Task requirements:
If a record below holds a picture, drop the picture and restate everything else word for word.

○ ○ ○ ○ ○

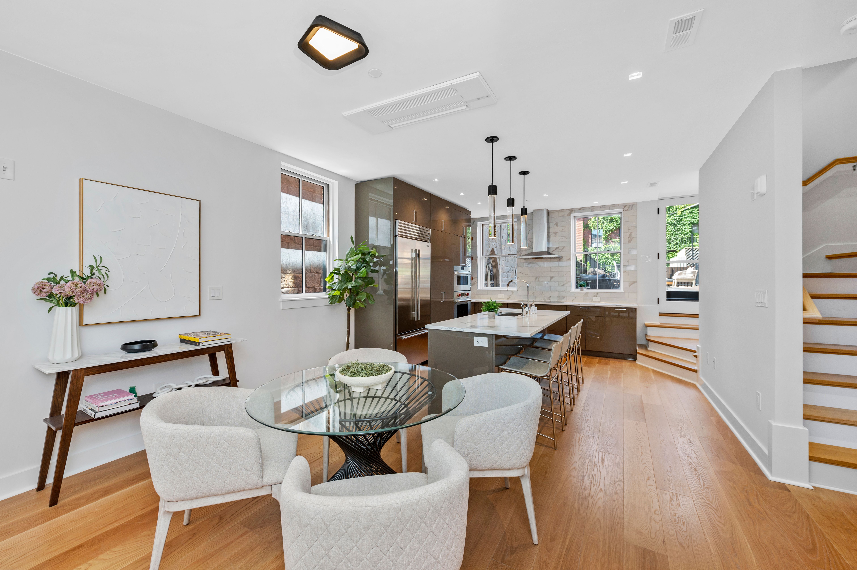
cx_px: 428
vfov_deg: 81.1
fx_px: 333
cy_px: 285
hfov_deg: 104.3
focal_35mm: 14
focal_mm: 14
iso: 200
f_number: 5.6
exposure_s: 1/80
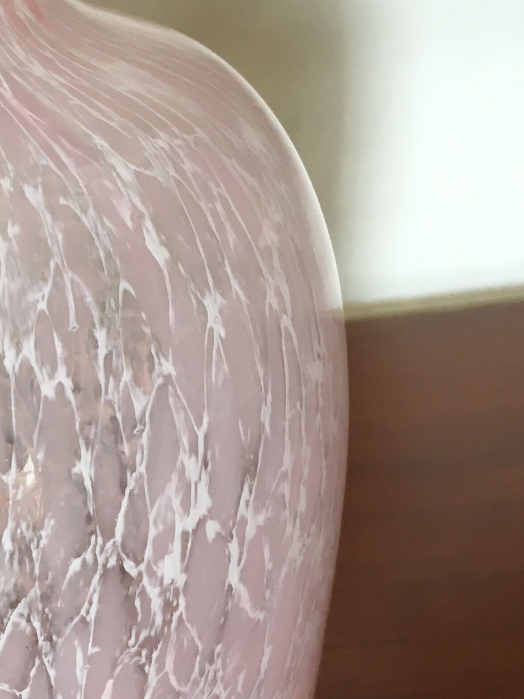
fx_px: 1514
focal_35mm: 75
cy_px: 489
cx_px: -87
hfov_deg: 18.7
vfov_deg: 25.8
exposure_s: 1/33
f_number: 2.2
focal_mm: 4.15
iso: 64
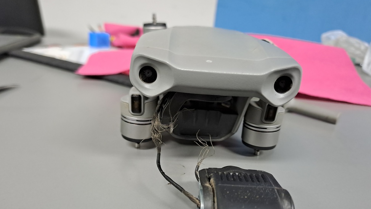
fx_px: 275
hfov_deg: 67.9
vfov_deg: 41.0
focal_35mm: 28
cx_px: 185
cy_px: 138
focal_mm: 4.65
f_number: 1.8
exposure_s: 1/25
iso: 400
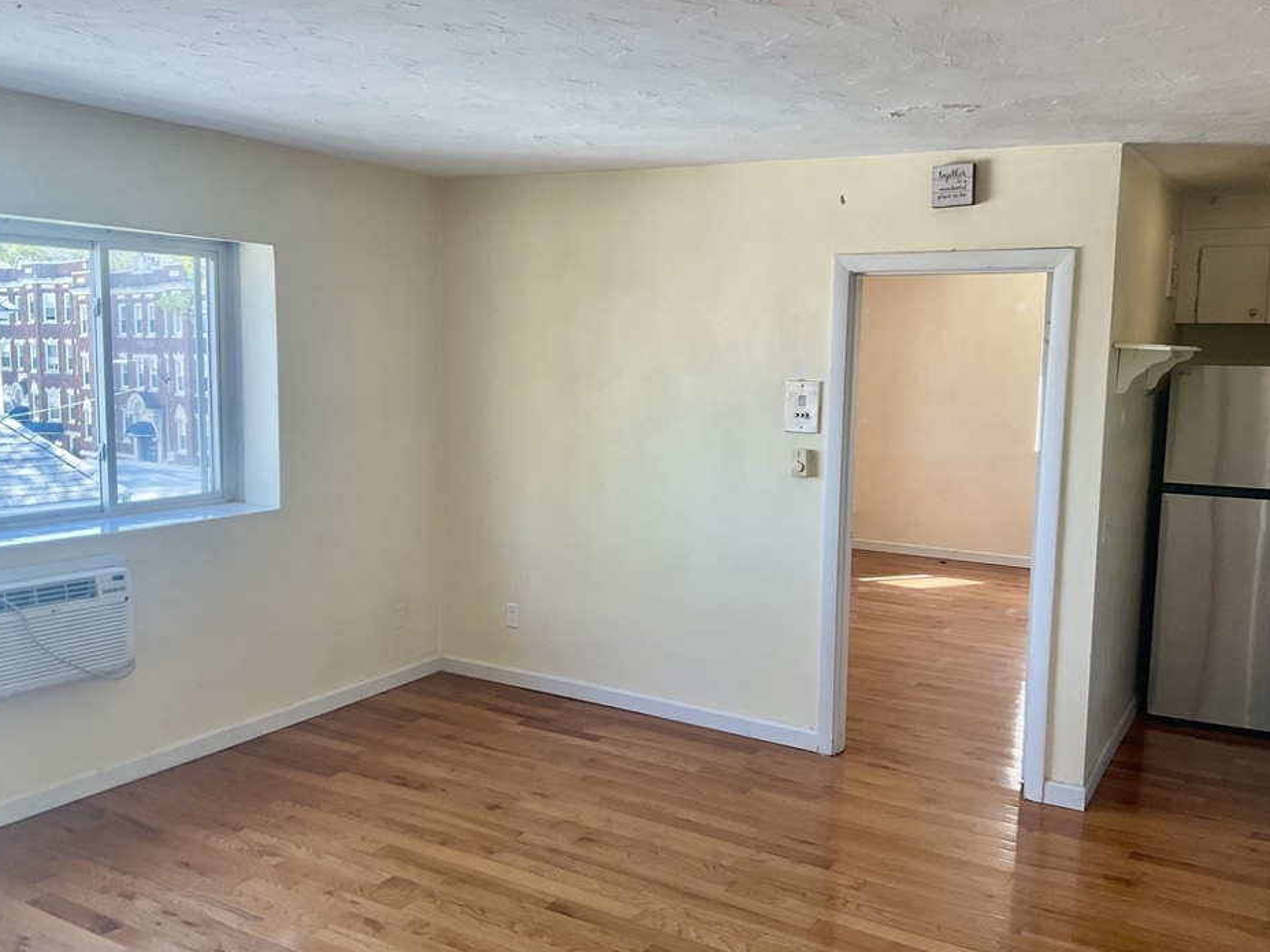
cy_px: 494
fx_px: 1174
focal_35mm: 32
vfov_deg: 44.2
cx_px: 619
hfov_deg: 56.8
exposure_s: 1/120
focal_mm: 3
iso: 50
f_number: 1.8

○ ○ ○ ○ ○

Task answer:
cx_px: 428
vfov_deg: 81.1
fx_px: 333
cy_px: 285
hfov_deg: 104.3
focal_35mm: 14
focal_mm: 14
iso: 200
f_number: 5.6
exposure_s: 1/80
fx_px: 1514
focal_35mm: 75
cy_px: 489
cx_px: -87
hfov_deg: 18.7
vfov_deg: 25.8
exposure_s: 1/33
f_number: 2.2
focal_mm: 4.15
iso: 64
fx_px: 275
hfov_deg: 67.9
vfov_deg: 41.0
focal_35mm: 28
cx_px: 185
cy_px: 138
focal_mm: 4.65
f_number: 1.8
exposure_s: 1/25
iso: 400
cy_px: 494
fx_px: 1174
focal_35mm: 32
vfov_deg: 44.2
cx_px: 619
hfov_deg: 56.8
exposure_s: 1/120
focal_mm: 3
iso: 50
f_number: 1.8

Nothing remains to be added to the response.